## 指示
本文のうち、「庭の花々も見頃になり、日頃は」を含む箇所から書き始め、「発な犬の動きが苦手のようだ。」を書いたところで止めて、その間を一字一句違えずに書き写しなさい。

## 本文
庭の花々も見頃になり、日頃は介護施設にいる義母を食事に招いた。その母が、最近はワンコを避けている。以前は可愛がっていたが、今は、ふらついて倒れるのを恐れているせいか、ワンコの手厚いお出迎えをはねつけるようになった。うちのワンコは猫のように玉を取るため、高齢者だと足をとられかねない。ワンコ自体は、うるさい子どもより大人しい年寄りが好きだが、足腰の弱った老人は活発な犬の動きが苦手のようだ。

 

ワンコにしたら歓迎の表現で、避けられると傷つくようで、心なしか、離れたところですねているように見える。ワンコが傷つくと言えば、他に、長男の愛娘が来たときも、長女が自身の愛犬を連れてきたときも、同様の反応を見せる。家内や筆者も含めて、みんなが孫娘や娘のワンコを可愛がると、うちのワンコは向うを向いて無視を決め込んでいる。彼らが帰ると、私たちは、愛犬に愛情注入の儀式とケアを怠らない。

 

今週の室内ランは、できれば、30分→60分→90分(L4)の漸増式をとりたかったが、いかんせん、心肺能力と持久力不足で、先週に引き続き、30分×3回(L4)に終わった。単体機器で心拍数を計測していたわけではないが、トレッドミルに付属している簡易の計測機器のデータから推測すると、平均心拍数は100bpmに満たないだろう。睡眠の質の関係で、まだまだ、30分(L4)がけっこうきつい。まあ、気長にやろう。

## データの行
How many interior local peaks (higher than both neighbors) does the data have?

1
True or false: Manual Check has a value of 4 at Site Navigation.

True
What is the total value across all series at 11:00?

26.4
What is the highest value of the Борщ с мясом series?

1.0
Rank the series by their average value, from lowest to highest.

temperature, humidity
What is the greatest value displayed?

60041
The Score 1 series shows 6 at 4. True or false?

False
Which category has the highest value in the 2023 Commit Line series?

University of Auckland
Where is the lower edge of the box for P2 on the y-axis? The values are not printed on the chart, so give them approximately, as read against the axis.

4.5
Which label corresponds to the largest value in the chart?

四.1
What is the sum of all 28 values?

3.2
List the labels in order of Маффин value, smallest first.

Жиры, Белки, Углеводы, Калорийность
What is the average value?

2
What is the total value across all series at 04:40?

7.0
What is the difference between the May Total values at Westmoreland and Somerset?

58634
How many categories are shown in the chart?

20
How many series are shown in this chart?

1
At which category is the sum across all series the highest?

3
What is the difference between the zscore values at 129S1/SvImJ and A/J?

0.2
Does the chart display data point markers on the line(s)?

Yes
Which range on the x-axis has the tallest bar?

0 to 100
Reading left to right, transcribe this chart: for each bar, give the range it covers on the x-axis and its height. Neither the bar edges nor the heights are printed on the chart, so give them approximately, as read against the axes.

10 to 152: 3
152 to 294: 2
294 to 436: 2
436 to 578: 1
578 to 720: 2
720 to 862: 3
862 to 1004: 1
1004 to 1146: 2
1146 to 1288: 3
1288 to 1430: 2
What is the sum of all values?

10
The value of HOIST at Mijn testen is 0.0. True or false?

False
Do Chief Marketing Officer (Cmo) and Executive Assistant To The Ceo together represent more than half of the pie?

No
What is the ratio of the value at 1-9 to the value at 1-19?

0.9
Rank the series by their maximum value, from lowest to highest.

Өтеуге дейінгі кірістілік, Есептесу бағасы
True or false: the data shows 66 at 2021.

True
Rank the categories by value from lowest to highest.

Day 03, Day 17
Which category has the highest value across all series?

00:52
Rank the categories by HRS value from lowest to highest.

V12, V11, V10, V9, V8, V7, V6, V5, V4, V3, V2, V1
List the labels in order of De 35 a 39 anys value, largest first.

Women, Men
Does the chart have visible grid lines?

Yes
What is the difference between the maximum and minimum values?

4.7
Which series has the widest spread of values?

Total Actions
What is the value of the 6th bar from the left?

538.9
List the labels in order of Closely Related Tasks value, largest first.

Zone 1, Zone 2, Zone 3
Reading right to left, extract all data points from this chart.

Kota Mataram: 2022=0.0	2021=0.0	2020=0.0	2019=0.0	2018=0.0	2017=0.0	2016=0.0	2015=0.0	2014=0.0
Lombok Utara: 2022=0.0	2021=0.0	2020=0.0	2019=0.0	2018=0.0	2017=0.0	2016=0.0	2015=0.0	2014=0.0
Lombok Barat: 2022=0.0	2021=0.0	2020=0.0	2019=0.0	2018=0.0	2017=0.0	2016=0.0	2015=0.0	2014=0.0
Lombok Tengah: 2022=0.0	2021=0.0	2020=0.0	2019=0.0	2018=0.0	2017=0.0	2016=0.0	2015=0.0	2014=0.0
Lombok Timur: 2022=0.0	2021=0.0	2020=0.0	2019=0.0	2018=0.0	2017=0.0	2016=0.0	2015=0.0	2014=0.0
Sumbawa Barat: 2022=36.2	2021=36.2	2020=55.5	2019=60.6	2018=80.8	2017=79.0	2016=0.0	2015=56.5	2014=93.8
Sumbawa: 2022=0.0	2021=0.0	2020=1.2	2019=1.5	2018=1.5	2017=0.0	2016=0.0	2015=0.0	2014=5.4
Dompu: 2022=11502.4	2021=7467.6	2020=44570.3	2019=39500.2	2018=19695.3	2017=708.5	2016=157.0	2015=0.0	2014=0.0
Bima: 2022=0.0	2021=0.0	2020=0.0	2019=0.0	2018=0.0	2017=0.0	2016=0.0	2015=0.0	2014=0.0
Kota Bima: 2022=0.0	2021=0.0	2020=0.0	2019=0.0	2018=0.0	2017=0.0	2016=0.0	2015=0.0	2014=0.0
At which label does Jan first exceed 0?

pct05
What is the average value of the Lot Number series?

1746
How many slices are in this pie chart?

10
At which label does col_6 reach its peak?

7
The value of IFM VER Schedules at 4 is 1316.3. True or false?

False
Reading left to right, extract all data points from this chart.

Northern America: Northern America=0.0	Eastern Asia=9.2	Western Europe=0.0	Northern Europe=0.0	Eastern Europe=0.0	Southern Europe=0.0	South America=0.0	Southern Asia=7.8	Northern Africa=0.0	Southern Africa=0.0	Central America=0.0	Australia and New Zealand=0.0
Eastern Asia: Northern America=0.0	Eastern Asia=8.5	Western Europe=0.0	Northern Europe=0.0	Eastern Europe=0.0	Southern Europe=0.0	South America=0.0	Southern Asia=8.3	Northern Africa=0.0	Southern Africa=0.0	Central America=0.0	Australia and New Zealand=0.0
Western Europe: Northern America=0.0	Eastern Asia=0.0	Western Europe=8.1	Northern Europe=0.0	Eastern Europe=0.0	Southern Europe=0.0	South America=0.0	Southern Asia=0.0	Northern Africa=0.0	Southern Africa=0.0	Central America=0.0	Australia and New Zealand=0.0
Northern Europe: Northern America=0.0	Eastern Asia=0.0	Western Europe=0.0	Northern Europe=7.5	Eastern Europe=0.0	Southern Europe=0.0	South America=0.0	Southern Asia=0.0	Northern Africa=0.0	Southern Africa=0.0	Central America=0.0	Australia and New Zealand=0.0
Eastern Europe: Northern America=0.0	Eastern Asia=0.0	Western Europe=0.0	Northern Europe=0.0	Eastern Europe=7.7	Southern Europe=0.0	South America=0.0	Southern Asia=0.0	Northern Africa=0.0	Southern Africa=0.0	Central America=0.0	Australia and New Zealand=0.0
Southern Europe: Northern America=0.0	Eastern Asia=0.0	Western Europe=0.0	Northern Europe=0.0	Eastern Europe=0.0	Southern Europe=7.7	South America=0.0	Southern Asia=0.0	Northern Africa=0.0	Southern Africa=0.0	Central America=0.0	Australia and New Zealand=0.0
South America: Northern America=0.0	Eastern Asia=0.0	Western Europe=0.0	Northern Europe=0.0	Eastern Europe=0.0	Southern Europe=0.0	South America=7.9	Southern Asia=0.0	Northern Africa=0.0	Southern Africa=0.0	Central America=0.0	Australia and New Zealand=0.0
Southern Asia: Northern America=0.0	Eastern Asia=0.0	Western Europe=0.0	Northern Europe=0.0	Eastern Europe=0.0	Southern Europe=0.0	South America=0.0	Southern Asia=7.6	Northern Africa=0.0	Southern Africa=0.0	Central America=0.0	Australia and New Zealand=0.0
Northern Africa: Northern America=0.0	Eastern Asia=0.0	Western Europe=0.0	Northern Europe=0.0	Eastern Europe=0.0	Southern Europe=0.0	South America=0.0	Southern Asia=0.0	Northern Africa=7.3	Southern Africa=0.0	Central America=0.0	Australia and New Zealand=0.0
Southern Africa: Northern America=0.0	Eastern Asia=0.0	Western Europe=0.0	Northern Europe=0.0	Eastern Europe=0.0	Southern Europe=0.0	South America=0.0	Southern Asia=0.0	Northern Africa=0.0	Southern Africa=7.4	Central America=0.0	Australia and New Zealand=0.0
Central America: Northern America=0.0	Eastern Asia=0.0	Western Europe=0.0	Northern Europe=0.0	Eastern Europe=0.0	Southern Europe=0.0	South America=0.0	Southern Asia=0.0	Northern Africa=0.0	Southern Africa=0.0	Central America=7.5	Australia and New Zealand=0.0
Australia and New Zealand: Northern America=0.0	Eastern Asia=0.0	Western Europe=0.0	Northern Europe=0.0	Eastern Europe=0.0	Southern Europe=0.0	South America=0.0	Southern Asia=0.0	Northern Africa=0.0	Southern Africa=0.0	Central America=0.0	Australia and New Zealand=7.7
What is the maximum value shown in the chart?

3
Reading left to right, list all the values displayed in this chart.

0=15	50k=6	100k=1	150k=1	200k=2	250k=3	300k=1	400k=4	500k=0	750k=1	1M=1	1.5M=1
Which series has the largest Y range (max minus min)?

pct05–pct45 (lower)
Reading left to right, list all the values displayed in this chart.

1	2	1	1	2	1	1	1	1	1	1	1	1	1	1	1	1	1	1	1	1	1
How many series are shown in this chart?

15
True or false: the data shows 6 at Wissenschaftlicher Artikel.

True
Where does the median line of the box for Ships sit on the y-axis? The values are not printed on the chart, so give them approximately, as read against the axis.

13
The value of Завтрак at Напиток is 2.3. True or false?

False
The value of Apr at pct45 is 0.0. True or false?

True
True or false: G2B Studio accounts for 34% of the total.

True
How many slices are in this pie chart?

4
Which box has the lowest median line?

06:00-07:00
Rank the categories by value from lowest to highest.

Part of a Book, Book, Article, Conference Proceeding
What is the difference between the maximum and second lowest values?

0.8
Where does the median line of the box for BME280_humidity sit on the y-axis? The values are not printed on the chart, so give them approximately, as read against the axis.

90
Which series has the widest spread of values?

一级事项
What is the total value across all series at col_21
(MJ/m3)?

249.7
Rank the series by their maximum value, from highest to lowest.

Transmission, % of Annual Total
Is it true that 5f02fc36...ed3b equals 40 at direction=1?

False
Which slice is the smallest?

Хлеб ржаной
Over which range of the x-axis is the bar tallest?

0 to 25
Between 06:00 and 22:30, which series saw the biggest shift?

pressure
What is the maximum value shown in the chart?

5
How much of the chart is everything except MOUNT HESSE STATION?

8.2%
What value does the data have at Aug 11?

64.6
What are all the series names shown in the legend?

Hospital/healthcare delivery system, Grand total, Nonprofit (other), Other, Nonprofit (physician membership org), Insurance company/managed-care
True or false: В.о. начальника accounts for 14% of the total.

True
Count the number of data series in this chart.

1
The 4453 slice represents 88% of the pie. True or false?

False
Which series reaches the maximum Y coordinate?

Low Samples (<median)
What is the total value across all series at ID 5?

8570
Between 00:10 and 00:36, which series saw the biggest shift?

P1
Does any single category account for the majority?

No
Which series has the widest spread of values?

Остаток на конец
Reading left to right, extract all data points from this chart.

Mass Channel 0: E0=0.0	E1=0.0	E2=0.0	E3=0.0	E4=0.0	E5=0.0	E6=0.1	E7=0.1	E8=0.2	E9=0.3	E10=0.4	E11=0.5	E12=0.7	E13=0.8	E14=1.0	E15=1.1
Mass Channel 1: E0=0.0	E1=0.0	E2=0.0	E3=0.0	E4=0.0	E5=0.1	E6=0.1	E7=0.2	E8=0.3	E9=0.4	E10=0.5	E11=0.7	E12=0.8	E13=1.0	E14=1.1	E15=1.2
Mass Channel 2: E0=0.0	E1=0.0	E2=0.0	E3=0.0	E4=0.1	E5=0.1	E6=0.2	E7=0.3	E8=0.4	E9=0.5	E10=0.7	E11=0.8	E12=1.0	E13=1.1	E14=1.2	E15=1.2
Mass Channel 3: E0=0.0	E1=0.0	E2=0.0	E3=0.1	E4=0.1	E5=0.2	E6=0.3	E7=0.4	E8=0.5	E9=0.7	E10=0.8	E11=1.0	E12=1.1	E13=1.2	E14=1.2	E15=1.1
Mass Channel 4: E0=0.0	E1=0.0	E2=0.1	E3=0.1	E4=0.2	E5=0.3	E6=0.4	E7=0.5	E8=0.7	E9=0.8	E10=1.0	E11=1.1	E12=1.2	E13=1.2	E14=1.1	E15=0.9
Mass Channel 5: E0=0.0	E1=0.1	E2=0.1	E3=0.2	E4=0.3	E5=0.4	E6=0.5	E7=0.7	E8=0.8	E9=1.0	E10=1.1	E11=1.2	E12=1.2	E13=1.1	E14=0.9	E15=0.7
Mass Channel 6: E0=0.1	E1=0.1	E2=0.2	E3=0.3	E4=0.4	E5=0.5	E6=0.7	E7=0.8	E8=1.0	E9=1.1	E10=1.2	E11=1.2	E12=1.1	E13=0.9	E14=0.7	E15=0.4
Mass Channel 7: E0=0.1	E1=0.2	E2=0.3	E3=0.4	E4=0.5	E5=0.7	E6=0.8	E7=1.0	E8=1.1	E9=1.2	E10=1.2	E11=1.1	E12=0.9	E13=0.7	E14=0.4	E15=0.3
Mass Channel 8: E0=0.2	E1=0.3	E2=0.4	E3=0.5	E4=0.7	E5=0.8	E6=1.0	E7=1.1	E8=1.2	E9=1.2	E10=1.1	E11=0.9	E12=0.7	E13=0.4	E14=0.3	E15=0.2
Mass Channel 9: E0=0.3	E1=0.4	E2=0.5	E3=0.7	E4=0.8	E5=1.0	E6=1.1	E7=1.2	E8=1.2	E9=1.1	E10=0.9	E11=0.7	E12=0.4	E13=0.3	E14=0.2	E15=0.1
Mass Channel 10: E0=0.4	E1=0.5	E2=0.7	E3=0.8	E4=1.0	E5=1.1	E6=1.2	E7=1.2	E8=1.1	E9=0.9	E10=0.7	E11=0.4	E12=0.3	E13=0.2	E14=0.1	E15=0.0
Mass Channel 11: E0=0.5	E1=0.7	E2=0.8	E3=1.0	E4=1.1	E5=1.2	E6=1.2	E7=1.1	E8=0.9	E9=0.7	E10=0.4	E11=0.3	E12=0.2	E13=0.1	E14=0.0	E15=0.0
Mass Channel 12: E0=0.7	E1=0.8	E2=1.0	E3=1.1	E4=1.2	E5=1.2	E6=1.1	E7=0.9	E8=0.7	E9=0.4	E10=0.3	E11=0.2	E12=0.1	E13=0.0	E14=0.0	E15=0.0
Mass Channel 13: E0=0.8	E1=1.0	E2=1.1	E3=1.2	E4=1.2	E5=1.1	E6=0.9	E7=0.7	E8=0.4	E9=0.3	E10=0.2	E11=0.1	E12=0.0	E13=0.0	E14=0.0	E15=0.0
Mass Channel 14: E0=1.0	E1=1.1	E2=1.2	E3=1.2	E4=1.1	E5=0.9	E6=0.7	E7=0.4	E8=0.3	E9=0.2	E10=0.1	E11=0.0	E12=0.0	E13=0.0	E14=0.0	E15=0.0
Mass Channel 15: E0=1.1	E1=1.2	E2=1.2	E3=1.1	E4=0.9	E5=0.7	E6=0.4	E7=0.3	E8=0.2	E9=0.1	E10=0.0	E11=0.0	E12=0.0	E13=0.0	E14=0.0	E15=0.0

## 解答
庭の花々も見頃になり、日頃は介護施設にいる義母を食事に招いた。その母が、最近はワンコを避けている。以前は可愛がっていたが、今は、ふらついて倒れるのを恐れているせいか、ワンコの手厚いお出迎えをはねつけるようになった。うちのワンコは猫のように玉を取るため、高齢者だと足をとられかねない。ワンコ自体は、うるさい子どもより大人しい年寄りが好きだが、足腰の弱った老人は活発な犬の動きが苦手のようだ。